_Objectifs:_
(A) D'après le texte fourni, en quoi l'Open Payment rend-il l'expérience de l'usager plus fluide ? Répondez en une à trois phrases.
(B) Reproduisez fidèlement le passage du texte fourni qui va de « L’Open Payment représente » jusqu'à « du dit service. ».

_Texte fourni:_
__________________________________________________

Les raisons de ce succès ? Un parcours client simplifié (plus de files d’attente aux guichets ou aux distributeurs de titres), un modèle tarifaire avantageux basé sur l’usage (tarif le plus avantageux appliqué en fonction des trajets effectués), plus besoin pour l’usager de s’informer sur la gamme tarifaire locale.

L’Open Payment représente une révolution de nos usages de paiement et offre, au-delà du transport, des opportunités dans de nombreux autres secteurs

L’Open Payment va révolutionner notre manière de payer un service dans les prochaines années.

  • Tout d’abord, parce que le modèle tarifaire permis par cette technologie rétablit l’équilibre entre le prix payé pour un service et la consommation réelle du dit service.
  • Ensuite, parce que ce nouveau mode de paiement fluidifie considérablement l’expérience utilisateur. Plus besoin d’avoir une carte privative (ex : Pass Navigo) pour chaque service, il suffit juste d’avoir sa carte bancaire ou son mobile (sur lequel est dématérialisé sa carte bancaire). De plus, les déplacements se font de façon plus fluide et le passage d’un mode de transport à un autre est facilité.
  • Enfin, parce qu’au-delà du transport public, ce nouveau mode de paiement pourrait s’appliquer à de nombreux autres services : des services de mobilité (vélo et voiture partagés, bornes de rechargement pour véhicules électriques, parkings, péages, etc.), des services citoyens (musée, piscine, bibliothèque), des services de loisirs (complexes sportifs, théâtres, stades, spectacles). On pourrait alors imaginer une convergence entre ces services utilisant cette technologie avec une tarification combinée : vélo gratuit pour aller à la piscine, parking relais gratuit si combiné avec un déplacement en transport public.

__________________________________________________

_Extrait des données:_

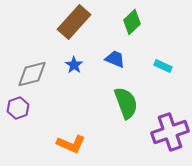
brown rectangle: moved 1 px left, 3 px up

__________________________________________________

_Réponses successives:_
(A) L'usager n'a plus besoin d'une carte privative, comme le Pass Navigo, pour chaque service : sa carte bancaire ou son mobile suffit. Les déplacements deviennent aussi plus fluides, et le passage d'un mode de transport à un autre est facilité.

(B)
L’Open Payment représente une révolution de nos usages de paiement et offre, au-delà du transport, des opportunités dans de nombreux autres secteurs

L’Open Payment va révolutionner notre manière de payer un service dans les prochaines années.

  • Tout d’abord, parce que le modèle tarifaire permis par cette technologie rétablit l’équilibre entre le prix payé pour un service et la consommation réelle du dit service.